We caught up with the brilliant and insightful Yang Wei Han a few weeks ago and have shared our conversation below.
Yang Wei Han, thanks for joining us, excited to have you contributing your stories and insights. We’d love to hear about when you first realized that you wanted to pursue a creative path professionally.
I spent four years getting an undergraduate degree in journalism. The working pattern of journalism did not fit me well. The industry is all about time sensitivity. It upset me to think that a report I write will never be read a week after it is published. I had this simple wish that I could have the freedom to create things that express, or represent myself and last longer. It was my third year in the university that I started to think seriously about making art as (potentially) a career. Thanks to the photojournalism class I had taken before, I knew a little about digital photography, and I wanted to learn photography under the fine art discourse. A friend next to my dorm happened to know a professor of the photography department. I asked him if I could audit his class, and he said you are welcome. That is how everything started.
Awesome – so before we get into the rest of our questions, can you briefly introduce yourself to our readers.
I always feel that life is mundane on the surface, but it unfolds its significance if you look at it carefully and contemplate it. In my pictures, I recreate seemingly ordinary events of everyday life that often reveal their complex meanings not in the moment, but later in remembrance.
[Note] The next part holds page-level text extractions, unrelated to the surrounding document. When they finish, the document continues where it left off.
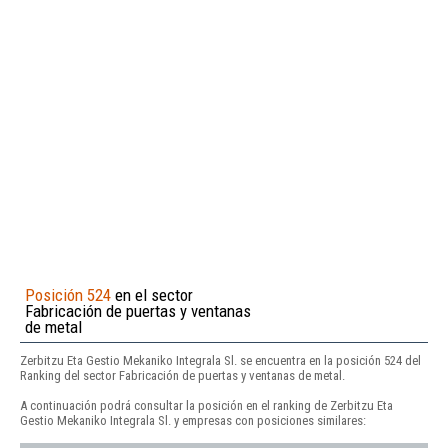
Posición 524
en el sector
Fabricación de puertas y ventanas
de metal
Zerbitzu Eta Gestio Mekaniko Integrala Sl. se encuentra en la posición 524 del
Ranking del sector Fabricación de puertas y ventanas de metal.
A continuación podrá consultar la posición en el ranking de Zerbitzu Eta
Gestio Mekaniko Integrala Sl. y empresas con posiciones similares:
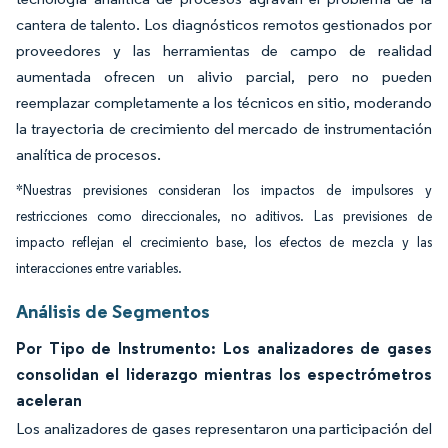
cantera de talento. Los diagnósticos remotos gestionados por
proveedores y las herramientas de campo de realidad
aumentada ofrecen un alivio parcial, pero no pueden
reemplazar completamente a los técnicos en sitio, moderando
la trayectoria de crecimiento del mercado de instrumentación
analítica de procesos.
*Nuestras previsiones consideran los impactos de impulsores y
restricciones como direccionales, no aditivos. Las previsiones de
impacto reflejan el crecimiento base, los efectos de mezcla y las
interacciones entre variables.
Análisis de Segmentos
Por Tipo de Instrumento: Los analizadores de gases
consolidan el liderazgo mientras los espectrómetros
aceleran
Los analizadores de gases representaron una participación del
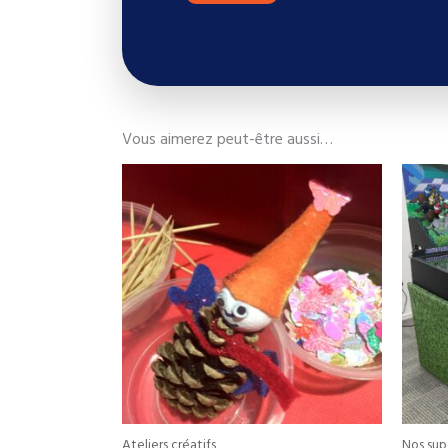
Vous aimerez peut-être aussi…
Ateliers créatifs
Nos sup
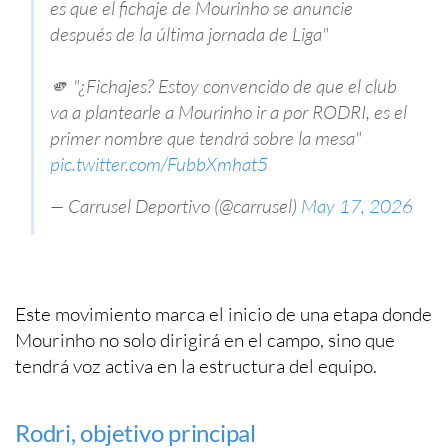
es que el fichaje de Mourinho se anuncie
después de la última jornada de Liga"
🫵 "¿Fichajes? Estoy convencido de que el club
va a plantearle a Mourinho ir a por RODRI, es el
primer nombre que tendrá sobre la mesa"
pic.twitter.com/FubbXmhat5
— Carrusel Deportivo (@carrusel)
May 17, 2026
Este movimiento marca el inicio de una etapa donde
Mourinho no solo dirigirá en el campo, sino que
tendrá voz activa en la estructura del equipo.
Rodri, objetivo principal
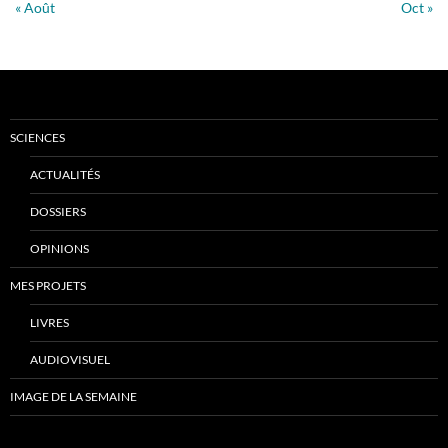
« Août
Oct »
SCIENCES
ACTUALITÉS
DOSSIERS
OPINIONS
MES PROJETS
LIVRES
AUDIOVISUEL
IMAGE DE LA SEMAINE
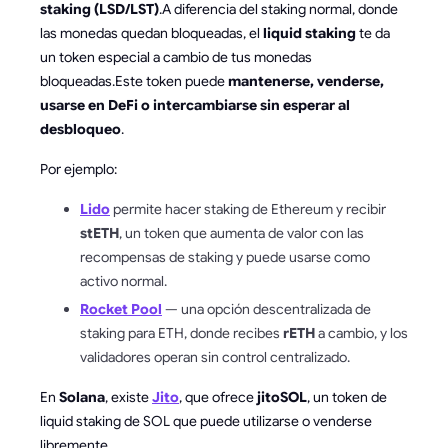
staking (LSD/LST)
.A diferencia del staking normal, donde
las monedas quedan bloqueadas, el
liquid staking
te da
un token especial a cambio de tus monedas
bloqueadas.Este token puede
mantenerse, venderse,
usarse en DeFi o intercambiarse sin esperar al
desbloqueo
.
Por ejemplo:
Lido
permite hacer staking de Ethereum y recibir
stETH
, un token que aumenta de valor con las
recompensas de staking y puede usarse como
activo normal.
Rocket Pool
— una opción descentralizada de
staking para ETH, donde recibes
rETH
a cambio, y los
validadores operan sin control centralizado.
En
Solana
, existe
Jito
, que ofrece
jitoSOL
, un token de
liquid staking de SOL que puede utilizarse o venderse
libremente.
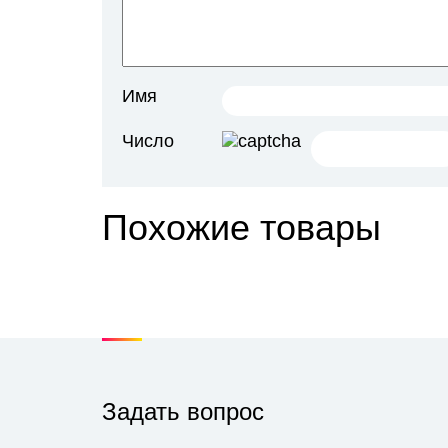
Имя
Число
Похожие товары
Задать вопрос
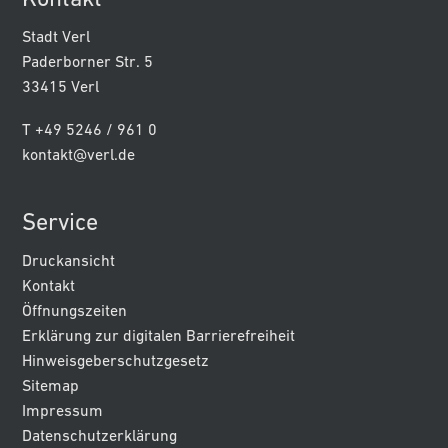
Kontakt
Stadt Verl
Paderborner Str. 5
33415 Verl
T +49 5246 / 961 0
kontakt@verl.de
Service
Druckansicht
Kontakt
Öffnungszeiten
Erklärung zur digitalen Barrierefreiheit
Hinweisgeberschutzgesetz
Sitemap
Impressum
Datenschutzerklärung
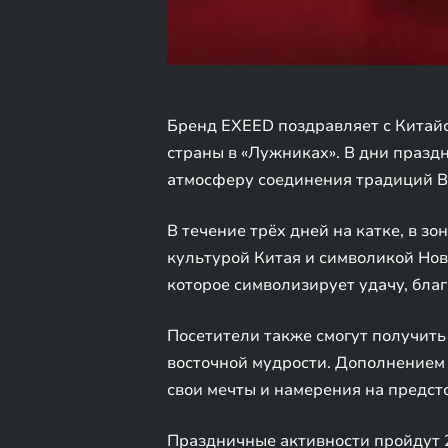
Бренд EXEED поздравляет с Китайс
страны в «Лужниках». В дни празд
атмосферу соединения традиций Во
В течение трёх дней на катке, в 
культурой Китая и символикой Нов
которое символизирует удачу, благ
Посетители также смогут получить
восточной мудрости. Дополнением 
свои мечты и намерения на предст
Праздничные активности пройдут 2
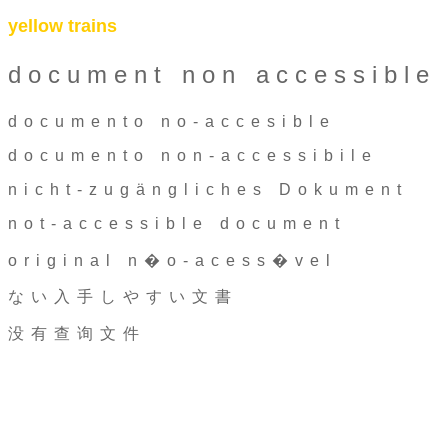
yellow trains
document non accessible
documento no-accesible
documento non-accessibile
nicht-zugängliches Dokument
not-accessible document
original n�o-acess�vel
ない入手しやすい文書
没有查询文件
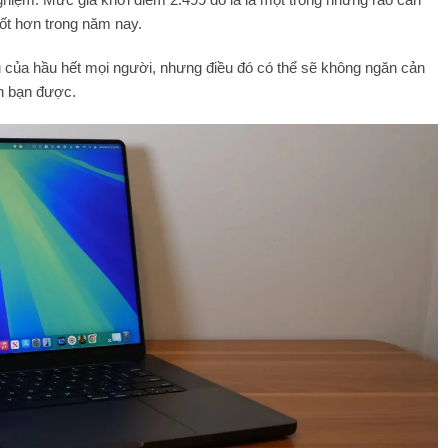
tốt hơn trong năm nay.
 của hầu hết mọi người, nhưng điều đó có thể sẽ không ngăn cản
ch bạn được.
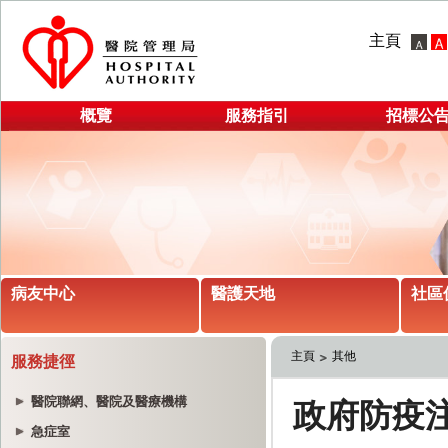
主頁
概覽
服務指引
招標公
病友中心
醫護天地
社區
主頁
其他
服務捷徑
醫院聯網、醫院及醫療機構
急症室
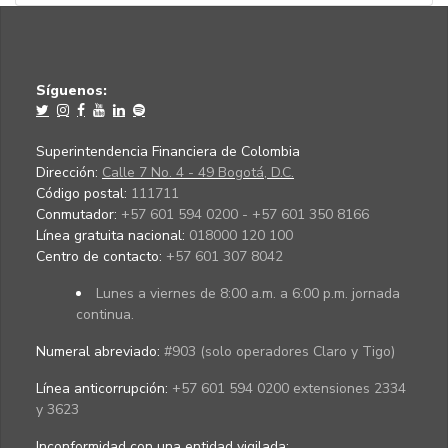
Síguenos:
Superintendencia Financiera de Colombia
Dirección:
Calle 7 No. 4 - 49 Bogotá, D.C.
Código postal:
111711
Conmutador:
+57 601 594 0200 - +57 601 350 8166
Línea gratuita nacional:
018000 120 100
Centro de contacto:
+57 601 307 8042
Lunes a viernes de 8:00 a.m. a 6:00 p.m. jornada
continua.
Numeral abreviado:
#903 (solo operadores Claro y Tigo)
Línea anticorrupción:
+57 601 594 0200 extensiones 2334
y 3623
Inconformidad con una entidad vigilada
:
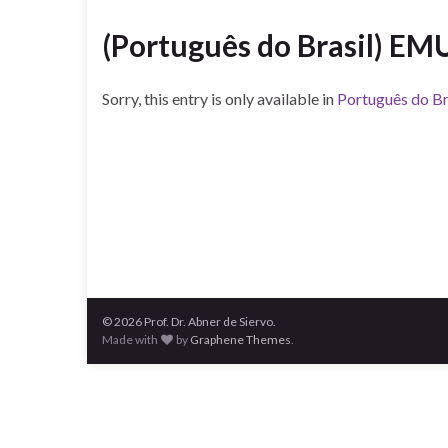
(Português do Brasil) EM
Sorry, this entry is only available in
Português do Br
© 2026 Prof. Dr. Abner de Siervo.
Made with
by
Graphene Themes
.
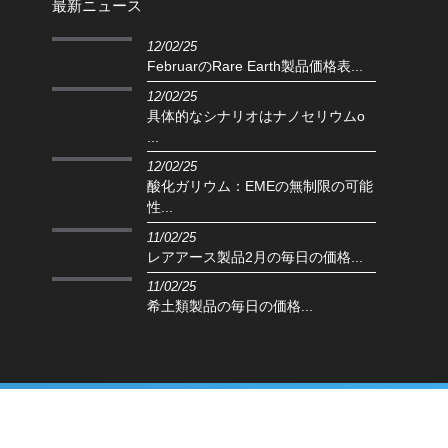
最新ニュース
12/02/25
FebruarのRare Earth製品価格表...
12/02/25
具体的なシナリオはナノセリウムo
...
12/02/25
酸化ガリウム：EMEの無制限の可能
性...
11/02/25
レアアース製品2月の毎日の価格...
11/02/25
希土類製品の毎日の価格...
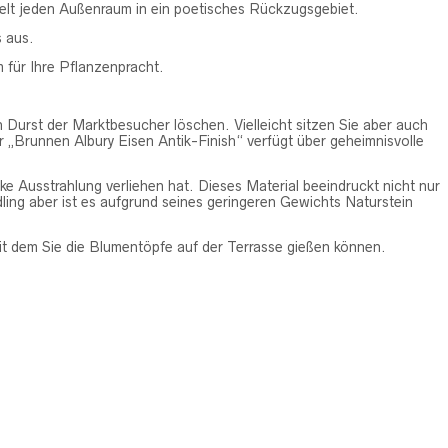
delt jeden Außenraum in ein poetisches Rückzugsgebiet.
s aus.
 für Ihre Pflanzenpracht.
n Durst der Marktbesucher löschen. Vielleicht sitzen Sie aber auch
er „Brunnen Albury Eisen Antik-Finish“ verfügt über geheimnisvolle
ike Ausstrahlung verliehen hat. Dieses Material beeindruckt nicht nur
dling aber ist es aufgrund seines geringeren Gewichts Naturstein
t dem Sie die Blumentöpfe auf der Terrasse gießen können.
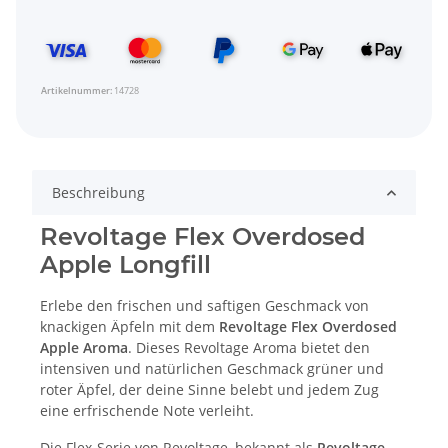
Artikelnummer:
14728
Beschreibung
Revoltage Flex Overdosed
Apple Longfill
Erlebe den frischen und saftigen Geschmack von
knackigen Äpfeln mit dem
Revoltage Flex Overdosed
Apple Aroma
. Dieses Revoltage Aroma bietet den
intensiven und natürlichen Geschmack grüner und
roter Äpfel, der deine Sinne belebt und jedem Zug
eine erfrischende Note verleiht.
Die Flex-Serie von Revoltage, bekannt als
Revoltage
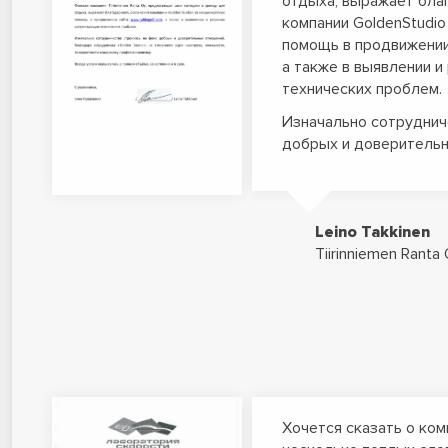
отдыха, выражает бла
компании GoldenStudi
помощь в продвижении
а также в выявлении 
технических проблем.
Изначально сотруднич
добрых и доверитель
Leino Takkinen
Tiirinniemen Ranta
Хочется сказать о ком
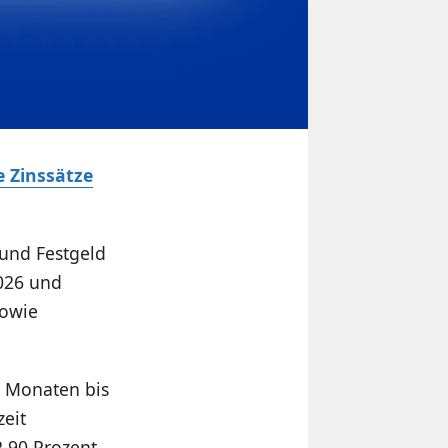
 Zinssätze
 und Festgeld
2026 und
sowie
2 Monaten bis
zeit
2,90 Prozent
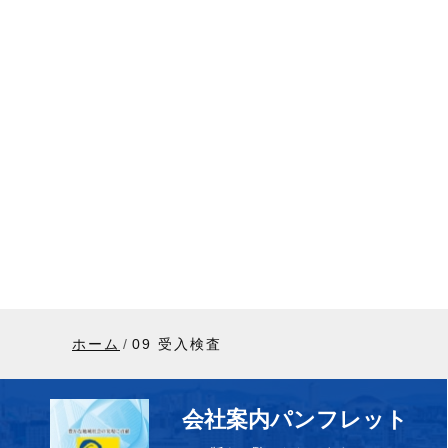
ホーム
09 受入検査
会社案内パンフレット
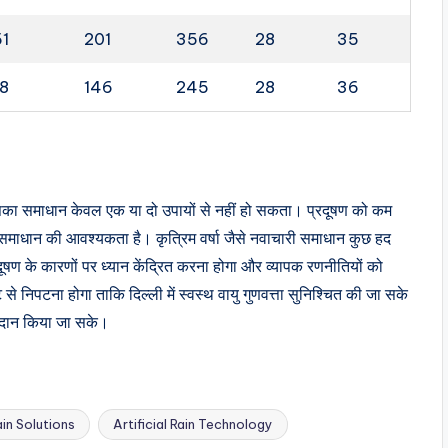
51
201
356
28
35
98
146
245
28
36
िसका समाधान केवल एक या दो उपायों से नहीं हो सकता। प्रदूषण को कम
समाधान की आवश्यकता है। कृत्रिम वर्षा जैसे नवाचारी समाधान कुछ हद
ूषण के कारणों पर ध्यान केंद्रित करना होगा और व्यापक रणनीतियों को
िपटना होगा ताकि दिल्ली में स्वस्थ वायु गुणवत्ता सुनिश्चित की जा सके
्रदान किया जा सके।
Rain Solutions
Artificial Rain Technology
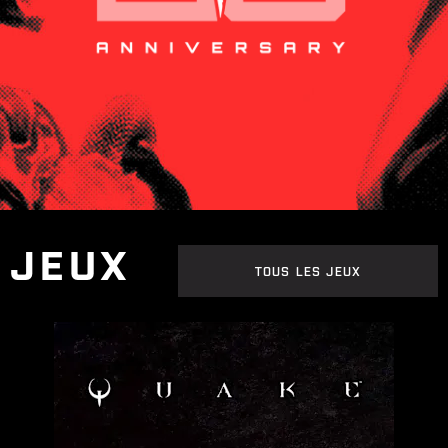
JEUX
TOUS LES JEUX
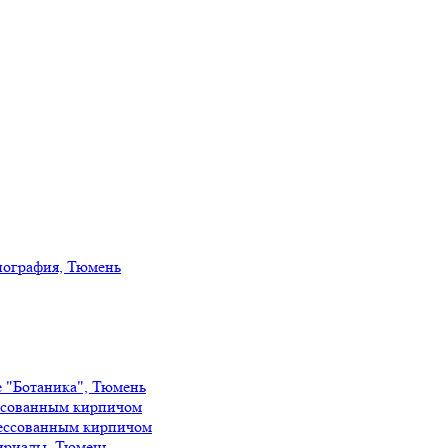
иография, Тюмень
е "Ботаника", Тюмень
ссованным кирпичом
ессованным кирпичом
ириады, Тюмень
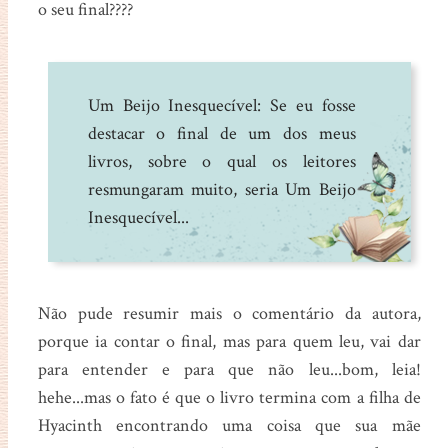
o seu final????
Um Beijo Inesquecível: Se eu fosse
destacar o final de um dos meus
livros, sobre o qual os leitores
resmungaram muito, seria Um Beijo
Inesquecível...
Não pude resumir mais o comentário da autora,
porque ia contar o final, mas para quem leu, vai dar
para entender e para que não leu...bom, leia!
hehe...mas o fato é que o livro termina com a filha de
Hyacinth encontrando uma coisa que sua mãe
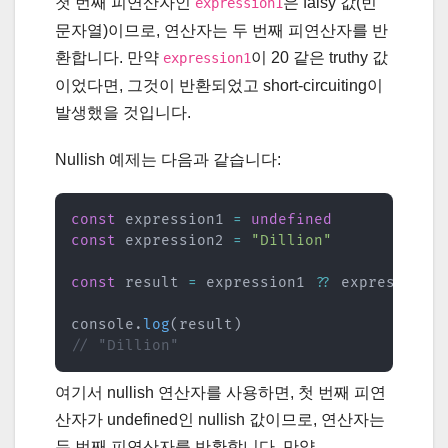
첫 번째 피연산자인
은 falsy 값(빈
expression1
문자열)이므로, 연산자는 두 번째 피연산자를 반
환합니다. 만약
이 20 같은 truthy 값
expression1
이었다면, 그것이 반환되었고 short-circuiting이
발생했을 것입니다.
Nullish 예제는 다음과 같습니다:
const
 expression1 
=
undefined
const
 expression2 
=
"Dillion"
const
 result 
=
 expression1 
??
For an event like this, it hardly occurred to me to photograph it the moment it happened, and we can never predict when it will happen next time. It cannot be captured, but in a way can be reconstructed.
To take some examples: Untitled (Seated Man) depicts a man who, on a whim, wants to be naked in nature, but suddenly feels reluctant to even put his feet onto the ground because he thinks it is dirty. It is a moment when the civilized and the animal side collide within a human being. In Identifying the Plant, a woman is crouching down to identify a plant. Yet her delicate dressing and the unremarkable surroundings, together with the lush violet and the inconspicuous weed being identified, imply something more. My recent work, Untitled (Basketball Shooting), shows a man doing basketball shooting without a real ball in an ordinary neighborhood. The action that is born with a specific goal turns into a purposeless, habitual behavior. On the contrary, his girlfriend (or not) walks naturally a little ahead, detached from his enjoyment. These pictures are all originated from my own experience. I love to make them into real photographs where time is suspended but narrations and interpretations are opened up.
What do you find most rewarding about being a creative?
Being an artist means you will have more freedom in managing your time and business. It is like a double-edged sword. You may have to worry about how to pay the rent next month (sometimes this worry can last long), but for me, the best thing is that you can be fully engaged with what you are interested in, continuously create and make progress. It is a path where you will frequently have to have conversations with yourself.
Have any books or other resources had a big impact on you?
I don’t think there is a specific, most significant one…but I do read a lot for enjoyment. I remember in high school, I sometimes would skip the assignment class and read some ancient Chinese essays and poems. I guess those (in particular words by the Hundred Schools of Thought) might somehow influence my way of thinking. Recently I started to read them again. I also love works by Marcel Proust, Ludwig Wittgenstein, Borges…In a word, I think artists can get inspired by what they really enjoy, and to me, reading is one of them.